Reviewing the Synergistic Activity of Ampicillin With Cephalosporins, Carbapenems Against Enterococcus faecalis

The gram-positive bacterium Enterococcus faecalis, which is classified as part of the group D Streptococcus, inhabits the gastrointestinal tracts of humans.¹ E faecalis has been an increasingly common cause of infective endocarditis, with the preferred treatment being a combination of antibiotics.²

Jose Alexander, MD, ABMM, ABAIM, FCCM, CIC, ASCP, BCMAS, medical director for the microbiology laboratory at AdventHealth in Orlando, Florida, says that when looking at data from his institution, he approximates that 99% of Enterococcus spp. are susceptible to ampicillin (AMP), yet the antimicrobial does not respond because of poor tissue penetration and biofilm formation.

He and his team at AdventHealth wanted to look in vitro at AMP and add another agent, particularly β-lactams when looking at E faecalis infections.

“Adding another agent as a synergy that can target a different group of the penicillin-binding protein can help to actually break through and act as a true bactericidal agent,” Alexander said. “Ampicillin is a bactericidal, but it's a possibility that it is acting more as a bacteriostatic in this particular scenario where the immune system is not able to penetrate and biofilm is being formed in endocarditis.”

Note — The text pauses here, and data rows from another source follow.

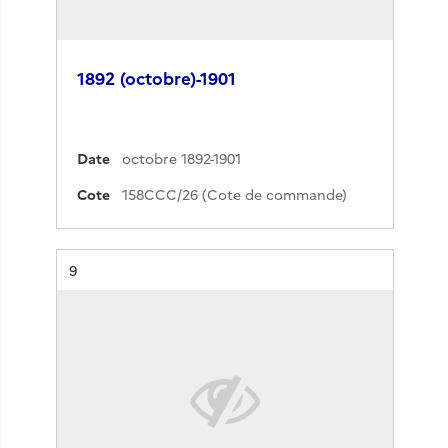
1892 (octobre)-1901
Date
octobre 1892-1901
Cote
158CCC/26 (Cote de commande)
Résultat n°
9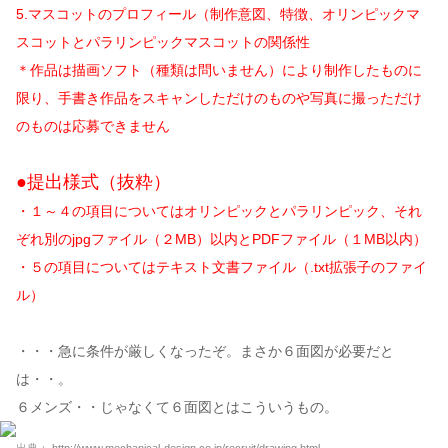
5.マスコットのプロフィール（制作意図、特徴、オリンピックマ
スコットとパラリンピックマスコットの関係性
＊作品は描画ソフト（種類は問いません）により制作したものに
限り、手書き作品をスキャンしただけのものや写真に撮っただけ
のものは応募できません
●提出様式（抜粋）
・１～４の項目についてはオリンピックとパラリンピック、それ
ぞれ別のjpgファイル（２MB）以内とPDFファイル（１MB以内）
・５の項目についてはテキスト文書ファイル（.txt拡張子のファイ
ル）
・・・急に条件が厳しくなったぞ。まさか６面図が必要だと
は・・。
６メンズ・・じゃなくて６面図とはこういうもの。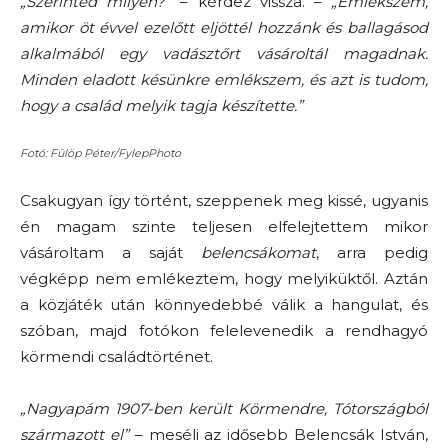
„Szerinted milyen?”
– kérdez vissza. –
„Emlékszem,
amikor öt évvel ezelőtt eljöttél hozzánk és ballagásod
alkalmából egy vadásztőrt vásároltál magadnak.
Minden eladott késünkre emlékszem, és azt is tudom,
hogy a család melyik tagja készítette.”
Fotó: Fülöp Péter/FylepPhoto
Csakugyan így történt, szeppenek meg kissé, ugyanis
én magam szinte teljesen elfelejtettem mikor
vásároltam a saját
belencsákomat
, arra pedig
végképp nem emlékeztem, hogy melyiküktől. Aztán
a közjáték után könnyedebbé válik a hangulat, és
szóban, majd fotókon felelevenedik a rendhagyó
körmendi családtörténet.
„Nagyapám 1907-ben került Körmendre, Tótországból
származott el”
– meséli az idősebb Belencsák István,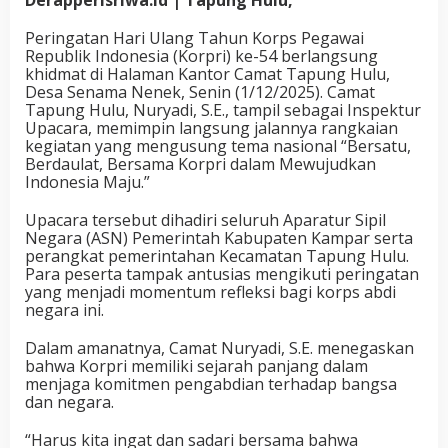
Peringatan Hari Ulang Tahun Korps Pegawai
Republik Indonesia (Korpri) ke-54 berlangsung
khidmat di Halaman Kantor Camat Tapung Hulu,
Desa Senama Nenek, Senin (1/12/2025). Camat
Tapung Hulu, Nuryadi, S.E., tampil sebagai Inspektur
Upacara, memimpin langsung jalannya rangkaian
kegiatan yang mengusung tema nasional “Bersatu,
Berdaulat, Bersama Korpri dalam Mewujudkan
Indonesia Maju.”
Upacara tersebut dihadiri seluruh Aparatur Sipil
Negara (ASN) Pemerintah Kabupaten Kampar serta
perangkat pemerintahan Kecamatan Tapung Hulu.
Para peserta tampak antusias mengikuti peringatan
yang menjadi momentum refleksi bagi korps abdi
negara ini.
Dalam amanatnya, Camat Nuryadi, S.E. menegaskan
bahwa Korpri memiliki sejarah panjang dalam
menjaga komitmen pengabdian terhadap bangsa
dan negara.
“Harus kita ingat dan sadari bersama bahwa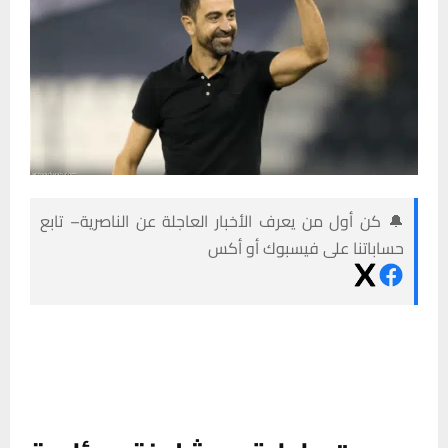
🔔 كن أول من يعرف الأخبار العاجلة عن الناصرية– تابع
حساباتنا على فيسبوك أو أكس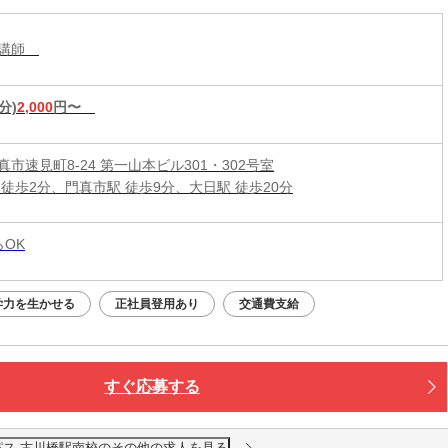
導講師
分)
2,000
円〜
市速見町8-24 第一山本ビル301・302号室
 徒歩2分、門真市駅 徒歩9分、大日駅 徒歩20分
らOK
学力を生かせる
正社員登用あり
交通費支給
すぐ応募する
ス 古川橋駅南校のその他の求人を見る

Alexander and his colleagues compared the activity and potential synergy between AMP with cephalosporins (ceftaroline [CPT] or ceftriaxone [CRO]) and carbapenems (ertapenem [ERTP] or imipenem [IMI]) in vancomycin-susceptible E faecalis.² Alexander presented this research at the American Society for Microbiology Microbe conference this summer.

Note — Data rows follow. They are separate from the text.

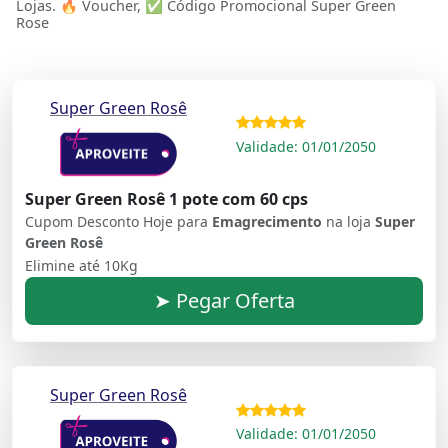
Lojas. 🔥 Voucher, ✅ Código Promocional Super Green
Rose
Super Green Rosê
Validade: 01/01/2050
Super Green Rosê 1 pote com 60 cps
Cupom Desconto Hoje para
Emagrecimento
na loja
Super
Green Rosê
Elimine até 10Kg
➤ Pegar Oferta
Super Green Rosê
Validade: 01/01/2050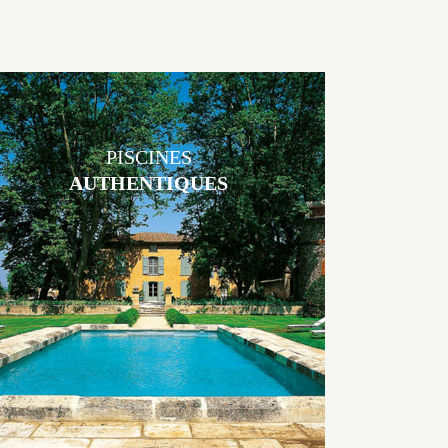
PISCINES
AUTHENTIQUES
Les piscines en béton authentiques Jacques Brens se démarquent par
la noblesse des matériaux
utilisés pour garder un aspect ancien, retrouver une patine naturelle
ou créer un ornement de pierres de taille.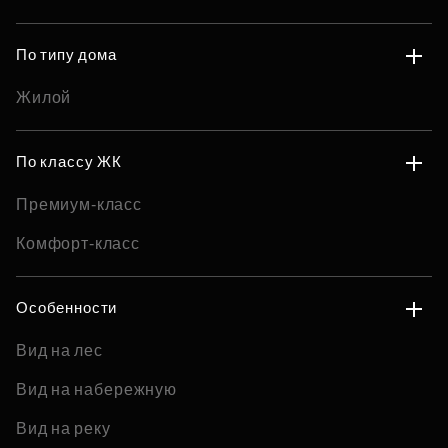
По типу дома
Жилой
По классу ЖК
Премиум-класс
Комфорт-класс
Особенности
Вид на лес
Вид на набережную
Вид на реку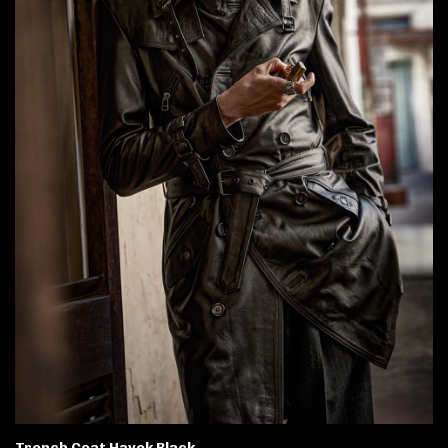
Trench Coat Havok Black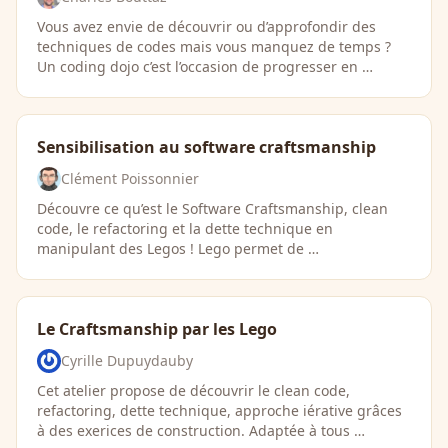
Vous avez envie de découvrir ou d’approfondir des
techniques de codes mais vous manquez de temps ?
Un coding dojo c’est l’occasion de progresser en …
Sensibilisation au software craftsmanship
Clément Poissonnier
Découvre ce qu’est le Software Craftsmanship, clean
code, le refactoring et la dette technique en
manipulant des Legos ! Lego permet de …
Le Craftsmanship par les Lego
Cyrille Dupuydauby
Cet atelier propose de découvrir le clean code,
refactoring, dette technique, approche iérative grâces
à des exerices de construction. Adaptée à tous …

A total of 24 vancomycin-susceptible E faecalis bacteria were obtained from various sources at his institution.² Antibiotic susceptibility testing was performed. AMP was crossed at organisms' tested minimum inhibitory concentration (MIC), whereas CPT, CRO, ERTP, and IMI were all at MIC of 1 µg/mL or less.

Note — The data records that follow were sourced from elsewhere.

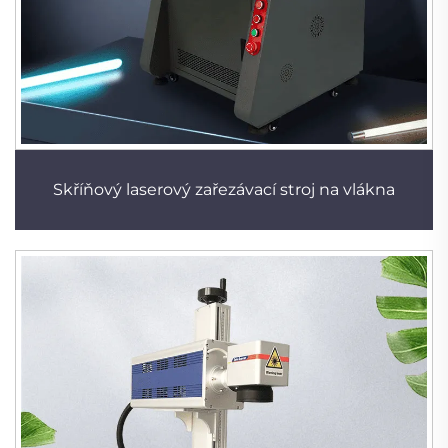
Skříňový laserový zařezávací stroj na vlákna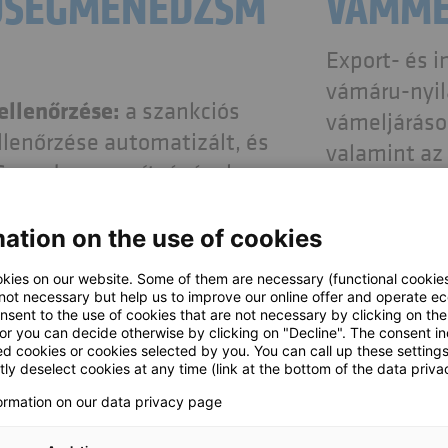
ŐSÉGMENEDZSM
VÁMME
Export- és 
vámáru-nyila
ellenőrzése:
a szankciós
vámeljáráso
ellenőrzése automatizált, és
valamint az 
-rendszer segítségével
leképezhető
ető. A GTS többek között
jelentős kö
t nyújt a felhasználóknak a
ation on the use of cookies
Az importfo
találatok”
bevezethető
kies on our website. Some of them are necessary (functional cookies
ésében.
 not necessary but help us to improve our online offer and operate ec
az SAP EWM 
nsent to the use of cookies that are not necessary by clicking on th
technikailag minden
nemzetközi 
 or you can decide otherwise by clicking on "Decline". The consent in
ed cookies or cookies selected by you. You can call up these setting
 embargót képes
nemzeti vám
ly deselect cookies at any time (link at the bottom of the data priva
integráció 
formation on our data privacy page
lású anyagok:
lehetőség
vámáru-nyil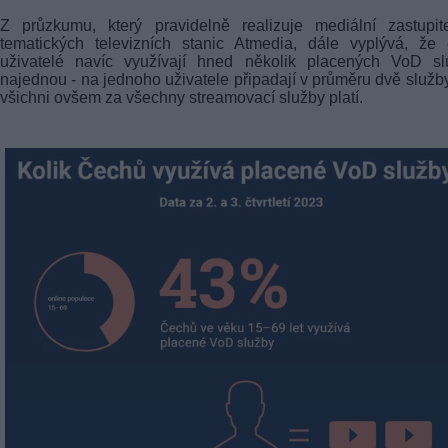
Z průzkumu, který pravidelně realizuje mediální zastupite
tematických televizních stanic Atmedia, dále vyplývá, že 
uživatelé navíc využívají hned několik placených VoD sl
najednou - na jednoho uživatele připadají v průměru dvě služb
všichni ovšem za všechny streamovací služby platí.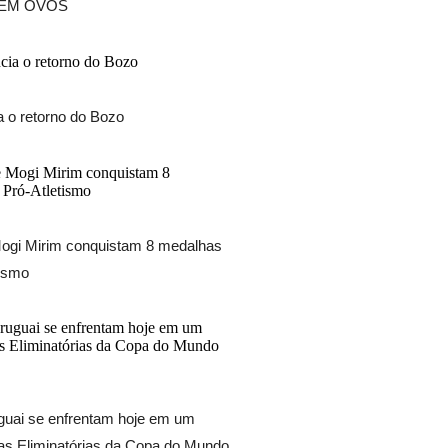
 EM OVOS
 o retorno do Bozo
ogi Mirim conquistam 8 medalhas
tismo
uguai se enfrentam hoje em um
las Eliminatórias da Copa do Mundo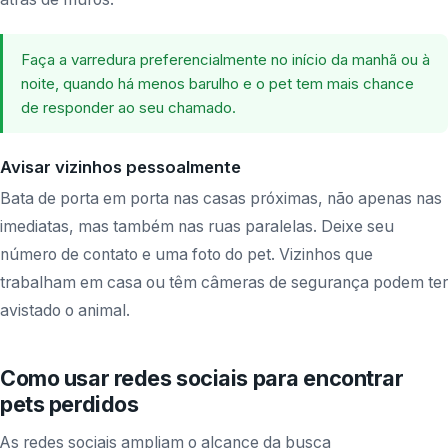
Faça a varredura preferencialmente no início da manhã ou à
noite, quando há menos barulho e o pet tem mais chance
de responder ao seu chamado.
Avisar vizinhos pessoalmente
Bata de porta em porta nas casas próximas, não apenas nas
imediatas, mas também nas ruas paralelas. Deixe seu
número de contato e uma foto do pet. Vizinhos que
trabalham em casa ou têm câmeras de segurança podem ter
avistado o animal.
Como usar redes sociais para encontrar
pets perdidos
As redes sociais ampliam o alcance da busca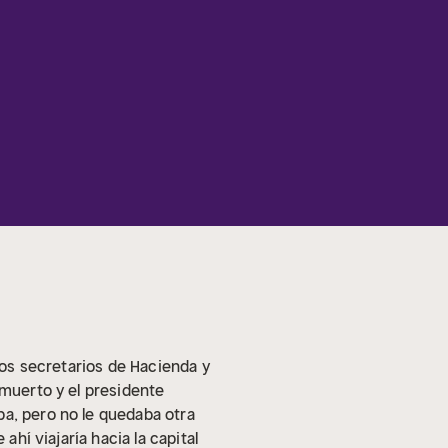
 los secretarios de Hacienda y
 muerto y el presidente
pa, pero no le quedaba otra
ahí viajaría hacia la capital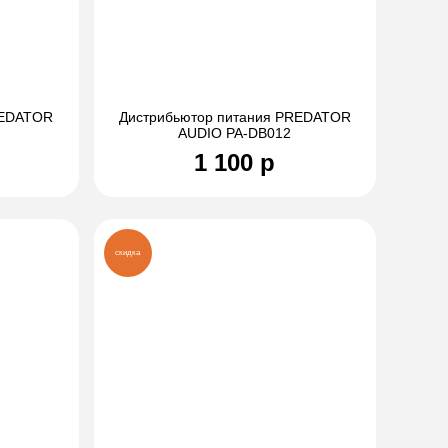
REDATOR
Дистрибьютор питания PREDATOR
AUDIO PA-DB012
1 100 р
скидка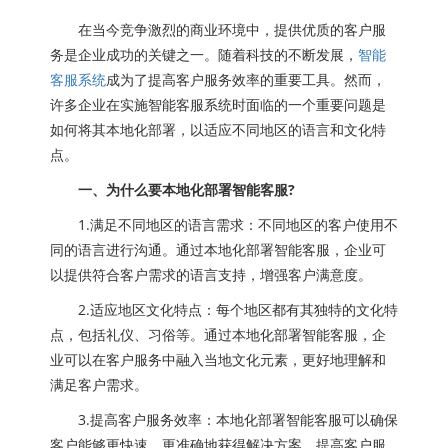
在当今竞争激烈的商业环境中，提供优质的客户服
务是企业成功的关键之一。随着科技的不断发展，
智能
客服系统
成为了提高客户服务效率的重要工具。然而，
许多企业在实施智能客服系统时面临的一个重要问题是
如何将其本地化部署，以适应不同地区的语言和文化特
点。
一、为什么要本地化部署智能客服?
1.满足不同地区的语言需求：不同地区的客户使用不
同的语言进行沟通。通过本地化部署智能客服，企业可
以提供符合客户需求的语言支持，增强客户满意度。
2.适应地区文化特点：每个地区都有其独特的文化特
点，包括礼仪、习俗等。通过本地化部署智能客服，企
业可以在客户服务中融入当地文化元素，更好地理解和
满足客户需求。
3.提高客户服务效率：本地化部署智能客服可以确保
客户能够更快速、更准确地获得解决方案，提高客户服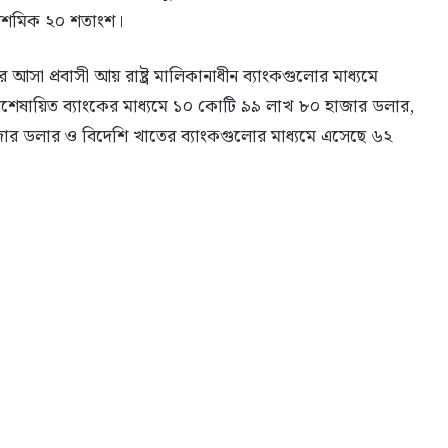
২ দশমিক ২০ শতাংশ।
 আসা প্রবাসী আয় রাষ্ট্র মালিকানাধীন ব্যাংকগুলোর মাধ্যমে
েষায়িত ব্যাংকের মাধ্যমে ১০ কোটি ৯৯ লাখ ৮০ হাজার ডলার,
জার ডলার ও বিদেশি খাতের ব্যাংকগুলোর মাধ্যমে এসেছে ৬২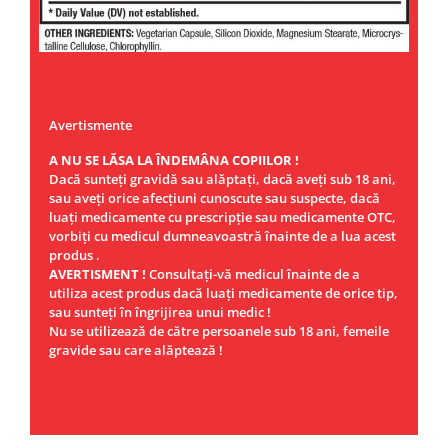
Avertismente
A NU SE LĂSA LA ÎNDEMÂNA COPIILOR !
Dacă sunteţi gravidă sau alăptaţi, dacă aveţi sub 18 ani,
sau aveţi orice afecţiuni cunoscute sau suspecte, dacă
luaţi medicamente cu prescripţie sau medicamente OTC,
vorbiţi cu medicul dumneavoastră înainte de a lua acest
produs .
AVERTISMENT !
Consultaţi-vă medicul înainte de a
utiliza acest produs dacă luaţi medicamente de orice tip,
sau sunteţi în îngrijirea unui medic !
Nu se utilizează de către persoanele sub 18 ani, femeile
gravide sau care alăptează !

“The combination [of] AMP with cephalosporins demonstrated the most synergy/additive effect with AMP plus CPT at 67% (n = 16), followed by the combination of AMP and CRO at 37.5% (n = 9). AMP and carbapenem combination yielded the fewest effects, with AMP and IMI being the lowest, with no synergy observed,” Alexander et al wrote about their findings.²

In terms of his study’s limitations, Alexander acknowledges this was done in vitro and was a very small sampling, but still he points to the potential clinical application.

“I think being able to rule out the presence of antagonism, especially between these β-lactams, gives some peace of mind for clinicians when they decide to combine therapy,” Alexander said. “If they have a patient with endocarditis who is not responding and the organism is susceptible to ampicillin—and they want to implement an antagonist—this can create a synergy activity.”

And he points out this can be done safely.

“We know that even if there is no improved activity between these 2 agents, at least they are not acting against each other. From a clinical perspective, it's also a safety measure, and it's important to have in consideration that antagonism was not observed between these β-lactams,” Alexander said.

References
1. Enterococcus faecalis. Wikipedia. Accessed August 13, 2025.
https://en.wikipedia.org/wiki/Enterococcus_faecalis
2. What is the best synergistic combination against Enterococcus faecalis? in-vitro synergy activity of ampicillin in combination with cephalosporins and carbapenems for determining synergy, addition, and antagonism. Presented at: American Society for Microbiology Microbe 2025; June 19-23, 2025; Los Angeles, CA.